TO DO:
Reproduce every line of the entries below without any alteration.

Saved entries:
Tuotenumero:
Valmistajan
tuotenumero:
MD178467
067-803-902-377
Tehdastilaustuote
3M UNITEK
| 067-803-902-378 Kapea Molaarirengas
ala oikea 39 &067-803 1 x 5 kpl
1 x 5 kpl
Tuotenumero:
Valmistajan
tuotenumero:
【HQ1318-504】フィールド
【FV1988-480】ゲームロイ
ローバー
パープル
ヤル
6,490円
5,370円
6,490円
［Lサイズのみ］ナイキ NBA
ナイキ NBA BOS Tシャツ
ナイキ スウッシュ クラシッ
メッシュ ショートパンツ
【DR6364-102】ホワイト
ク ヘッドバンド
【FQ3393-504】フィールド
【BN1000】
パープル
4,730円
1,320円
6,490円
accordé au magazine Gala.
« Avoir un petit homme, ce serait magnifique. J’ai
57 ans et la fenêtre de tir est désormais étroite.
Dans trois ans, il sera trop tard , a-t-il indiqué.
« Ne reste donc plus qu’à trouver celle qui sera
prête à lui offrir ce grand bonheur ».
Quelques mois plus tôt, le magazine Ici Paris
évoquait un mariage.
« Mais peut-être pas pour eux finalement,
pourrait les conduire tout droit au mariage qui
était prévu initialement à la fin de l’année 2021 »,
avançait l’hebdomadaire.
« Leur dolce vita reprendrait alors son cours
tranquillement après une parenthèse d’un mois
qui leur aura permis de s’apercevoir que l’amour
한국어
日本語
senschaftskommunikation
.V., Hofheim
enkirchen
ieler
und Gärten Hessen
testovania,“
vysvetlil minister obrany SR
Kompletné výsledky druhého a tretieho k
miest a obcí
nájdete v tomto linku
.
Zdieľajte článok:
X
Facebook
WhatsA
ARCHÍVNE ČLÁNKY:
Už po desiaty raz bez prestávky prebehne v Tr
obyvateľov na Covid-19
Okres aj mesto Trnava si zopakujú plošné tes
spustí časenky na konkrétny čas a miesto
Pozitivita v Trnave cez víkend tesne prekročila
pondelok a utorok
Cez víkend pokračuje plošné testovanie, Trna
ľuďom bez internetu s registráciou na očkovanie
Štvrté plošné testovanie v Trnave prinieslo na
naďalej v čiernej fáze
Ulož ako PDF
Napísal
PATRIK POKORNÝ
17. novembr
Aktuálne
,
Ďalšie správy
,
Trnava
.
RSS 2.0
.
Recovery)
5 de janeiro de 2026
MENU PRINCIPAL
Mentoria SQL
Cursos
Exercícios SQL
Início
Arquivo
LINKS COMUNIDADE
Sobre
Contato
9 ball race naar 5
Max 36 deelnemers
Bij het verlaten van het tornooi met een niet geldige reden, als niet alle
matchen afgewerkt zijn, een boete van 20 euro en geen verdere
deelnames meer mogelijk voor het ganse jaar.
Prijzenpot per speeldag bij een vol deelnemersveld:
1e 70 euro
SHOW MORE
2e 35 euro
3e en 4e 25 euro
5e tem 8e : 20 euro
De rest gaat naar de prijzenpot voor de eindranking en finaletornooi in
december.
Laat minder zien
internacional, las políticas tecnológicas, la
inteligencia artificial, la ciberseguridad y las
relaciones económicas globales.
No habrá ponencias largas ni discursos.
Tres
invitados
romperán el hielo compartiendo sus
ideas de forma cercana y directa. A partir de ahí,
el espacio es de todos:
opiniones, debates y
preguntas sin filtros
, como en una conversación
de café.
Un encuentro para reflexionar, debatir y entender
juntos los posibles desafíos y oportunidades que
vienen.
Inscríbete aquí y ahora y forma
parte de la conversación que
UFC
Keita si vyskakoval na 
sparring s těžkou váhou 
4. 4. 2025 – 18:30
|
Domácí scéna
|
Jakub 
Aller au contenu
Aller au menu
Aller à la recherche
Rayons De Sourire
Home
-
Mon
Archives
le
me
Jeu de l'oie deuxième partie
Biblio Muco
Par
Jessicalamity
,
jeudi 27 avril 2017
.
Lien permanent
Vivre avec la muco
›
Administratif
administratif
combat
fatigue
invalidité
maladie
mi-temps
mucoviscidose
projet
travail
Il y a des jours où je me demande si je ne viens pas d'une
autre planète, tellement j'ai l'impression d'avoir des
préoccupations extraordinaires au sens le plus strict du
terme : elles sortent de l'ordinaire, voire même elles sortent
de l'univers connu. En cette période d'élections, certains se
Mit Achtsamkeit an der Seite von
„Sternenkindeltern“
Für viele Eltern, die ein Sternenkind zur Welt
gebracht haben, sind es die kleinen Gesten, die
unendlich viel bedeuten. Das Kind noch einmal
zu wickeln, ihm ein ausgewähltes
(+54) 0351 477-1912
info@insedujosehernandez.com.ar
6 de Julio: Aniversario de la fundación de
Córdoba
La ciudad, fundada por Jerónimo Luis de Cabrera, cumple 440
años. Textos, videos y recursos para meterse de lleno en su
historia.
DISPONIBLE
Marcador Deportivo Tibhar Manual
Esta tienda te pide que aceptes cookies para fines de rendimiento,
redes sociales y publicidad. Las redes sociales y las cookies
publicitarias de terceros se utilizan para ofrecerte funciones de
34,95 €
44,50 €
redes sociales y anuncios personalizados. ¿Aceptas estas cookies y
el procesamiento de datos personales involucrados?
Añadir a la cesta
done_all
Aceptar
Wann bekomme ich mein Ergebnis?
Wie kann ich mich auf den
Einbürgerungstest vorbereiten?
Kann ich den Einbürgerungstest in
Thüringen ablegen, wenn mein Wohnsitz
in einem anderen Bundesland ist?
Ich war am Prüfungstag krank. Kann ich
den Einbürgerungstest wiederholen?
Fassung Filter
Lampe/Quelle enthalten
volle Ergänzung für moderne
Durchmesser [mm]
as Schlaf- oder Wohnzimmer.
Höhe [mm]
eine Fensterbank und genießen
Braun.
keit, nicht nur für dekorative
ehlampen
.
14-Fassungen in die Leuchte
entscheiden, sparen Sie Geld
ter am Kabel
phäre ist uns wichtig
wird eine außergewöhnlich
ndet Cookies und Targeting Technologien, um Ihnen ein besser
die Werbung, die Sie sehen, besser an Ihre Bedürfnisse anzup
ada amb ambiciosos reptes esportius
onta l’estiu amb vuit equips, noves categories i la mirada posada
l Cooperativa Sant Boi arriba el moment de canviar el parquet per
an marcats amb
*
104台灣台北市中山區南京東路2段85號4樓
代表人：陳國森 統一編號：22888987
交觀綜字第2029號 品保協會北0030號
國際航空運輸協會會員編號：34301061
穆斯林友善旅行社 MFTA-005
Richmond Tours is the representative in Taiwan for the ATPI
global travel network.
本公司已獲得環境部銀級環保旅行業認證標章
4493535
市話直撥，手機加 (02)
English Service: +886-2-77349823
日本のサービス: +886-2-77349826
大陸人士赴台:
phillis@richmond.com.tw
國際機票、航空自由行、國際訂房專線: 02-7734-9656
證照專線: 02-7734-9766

EXERCISE OUTPUT:
Tuotenumero:
Valmistajan
tuotenumero:
MD178467
067-803-902-377
Tehdastilaustuote
3M UNITEK
| 067-803-902-378 Kapea Molaarirengas
ala oikea 39 &067-803 1 x 5 kpl
1 x 5 kpl
Tuotenumero:
Valmistajan
tuotenumero:
【HQ1318-504】フィールド
【FV1988-480】ゲームロイ
ローバー
パープル
ヤル
6,490円
5,370円
6,490円
［Lサイズのみ］ナイキ NBA
ナイキ NBA BOS Tシャツ
ナイキ スウッシュ クラシッ
メッシュ ショートパンツ
【DR6364-102】ホワイト
ク ヘッドバンド
【FQ3393-504】フィールド
【BN1000】
パープル
4,730円
1,320円
6,490円
accordé au magazine Gala.
« Avoir un petit homme, ce serait magnifique. J’ai
57 ans et la fenêtre de tir est désormais étroite.
Dans trois ans, il sera trop tard , a-t-il indiqué.
« Ne reste donc plus qu’à trouver celle qui sera
prête à lui offrir ce grand bonheur ».
Quelques mois plus tôt, le magazine Ici Paris
évoquait un mariage.
« Mais peut-être pas pour eux finalement,
pourrait les conduire tout droit au mariage qui
était prévu initialement à la fin de l’année 2021 »,
avançait l’hebdomadaire.
« Leur dolce vita reprendrait alors son cours
tranquillement après une parenthèse d’un mois
qui leur aura permis de s’apercevoir que l’amour
한국어
日本語
senschaftskommunikation
.V., Hofheim
enkirchen
ieler
und Gärten Hessen
testovania,“
vysvetlil minister obrany SR
Kompletné výsledky druhého a tretieho k
miest a obcí
nájdete v tomto linku
.
Zdieľajte článok:
X
Facebook
WhatsA
ARCHÍVNE ČLÁNKY:
Už po desiaty raz bez prestávky prebehne v Tr
obyvateľov na Covid-19
Okres aj mesto Trnava si zopakujú plošné tes
spustí časenky na konkrétny čas a miesto
Pozitivita v Trnave cez víkend tesne prekročila
pondelok a utorok
Cez víkend pokračuje plošné testovanie, Trna
ľuďom bez internetu s registráciou na očkovanie
Štvrté plošné testovanie v Trnave prinieslo na
naďalej v čiernej fáze
Ulož ako PDF
Napísal
PATRIK POKORNÝ
17. novembr
Aktuálne
,
Ďalšie správy
,
Trnava
.
RSS 2.0
.
Recovery)
5 de janeiro de 2026
MENU PRINCIPAL
Mentoria SQL
Cursos
Exercícios SQL
Início
Arquivo
LINKS COMUNIDADE
Sobre
Contato
9 ball race naar 5
Max 36 deelnemers
Bij het verlaten van het tornooi met een niet geldige reden, als niet alle
matchen afgewerkt zijn, een boete van 20 euro en geen verdere
deelnames meer mogelijk voor het ganse jaar.
Prijzenpot per speeldag bij een vol deelnemersveld:
1e 70 euro
SHOW MORE
2e 35 euro
3e en 4e 25 euro
5e tem 8e : 20 euro
De rest gaat naar de prijzenpot voor de eindranking en finaletornooi in
december.
Laat minder zien
internacional, las políticas tecnológicas, la
inteligencia artificial, la ciberseguridad y las
relaciones económicas globales.
No habrá ponencias largas ni discursos.
Tres
invitados
romperán el hielo compartiendo sus
ideas de forma cercana y directa. A partir de ahí,
el espacio es de todos:
opiniones, debates y
preguntas sin filtros
, como en una conversación
de café.
Un encuentro para reflexionar, debatir y entender
juntos los posibles desafíos y oportunidades que
vienen.
Inscríbete aquí y ahora y forma
parte de la conversación que
UFC
Keita si vyskakoval na 
sparring s těžkou váhou 
4. 4. 2025 – 18:30
|
Domácí scéna
|
Jakub 
Aller au contenu
Aller au menu
Aller à la recherche
Rayons De Sourire
Home
-
Mon
Archives
le
me
Jeu de l'oie deuxième partie
Biblio Muco
Par
Jessicalamity
,
jeudi 27 avril 2017
.
Lien permanent
Vivre avec la muco
›
Administratif
administratif
combat
fatigue
invalidité
maladie
mi-temps
mucoviscidose
projet
travail
Il y a des jours où je me demande si je ne viens pas d'une
autre planète, tellement j'ai l'impression d'avoir des
préoccupations extraordinaires au sens le plus strict du
terme : elles sortent de l'ordinaire, voire même elles sortent
de l'univers connu. En cette période d'élections, certains se
Mit Achtsamkeit an der Seite von
„Sternenkindeltern“
Für viele Eltern, die ein Sternenkind zur Welt
gebracht haben, sind es die kleinen Gesten, die
unendlich viel bedeuten. Das Kind noch einmal
zu wickeln, ihm ein ausgewähltes
(+54) 0351 477-1912
info@insedujosehernandez.com.ar
6 de Julio: Aniversario de la fundación de
Córdoba
La ciudad, fundada por Jerónimo Luis de Cabrera, cumple 440
años. Textos, videos y recursos para meterse de lleno en su
historia.
DISPONIBLE
Marcador Deportivo Tibhar Manual
Esta tienda te pide que aceptes cookies para fines de rendimiento,
redes sociales y publicidad. Las redes sociales y las cookies
publicitarias de terceros se utilizan para ofrecerte funciones de
34,95 €
44,50 €
redes sociales y anuncios personalizados. ¿Aceptas estas cookies y
el procesamiento de datos personales involucrados?
Añadir a la cesta
done_all
Aceptar
Wann bekomme ich mein Ergebnis?
Wie kann ich mich auf den
Einbürgerungstest vorbereiten?
Kann ich den Einbürgerungstest in
Thüringen ablegen, wenn mein Wohnsitz
in einem anderen Bundesland ist?
Ich war am Prüfungstag krank. Kann ich
den Einbürgerungstest wiederholen?
Fassung Filter
Lampe/Quelle enthalten
volle Ergänzung für moderne
Durchmesser [mm]
as Schlaf- oder Wohnzimmer.
Höhe [mm]
eine Fensterbank und genießen
Braun.
keit, nicht nur für dekorative
ehlampen
.
14-Fassungen in die Leuchte
entscheiden, sparen Sie Geld
ter am Kabel
phäre ist uns wichtig
wird eine außergewöhnlich
ndet Cookies und Targeting Technologien, um Ihnen ein besser
die Werbung, die Sie sehen, besser an Ihre Bedürfnisse anzup
ada amb ambiciosos reptes esportius
onta l’estiu amb vuit equips, noves categories i la mirada posada
l Cooperativa Sant Boi arriba el moment de canviar el parquet per
an marcats amb
*
104台灣台北市中山區南京東路2段85號4樓
代表人：陳國森 統一編號：22888987
交觀綜字第2029號 品保協會北0030號
國際航空運輸協會會員編號：34301061
穆斯林友善旅行社 MFTA-005
Richmond Tours is the representative in Taiwan for the ATPI
global travel network.
本公司已獲得環境部銀級環保旅行業認證標章
4493535
市話直撥，手機加 (02)
English Service: +886-2-77349823
日本のサービス: +886-2-77349826
大陸人士赴台:
phillis@richmond.com.tw
國際機票、航空自由行、國際訂房專線: 02-7734-9656
證照專線: 02-7734-9766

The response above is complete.